DIRECTIONS -> Search term "SemViz": copy each line of the records that contains it.

Records contained in a dataset
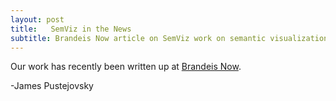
 ```yaml
---
layout: post
title:   SemViz in the News
subtitle: Brandeis Now article on SemViz work on semantic visualization 
---
```


Our work has recently been written up at [Brandeis Now](https://www.brandeis.edu/now/2020/april/artificial-intelligence-coronavirus.html). 

-James Pustejovsky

OUTPUT OF THE EXERCISE ->
title:   SemViz in the News
subtitle: Brandeis Now article on SemViz work on semantic visualization 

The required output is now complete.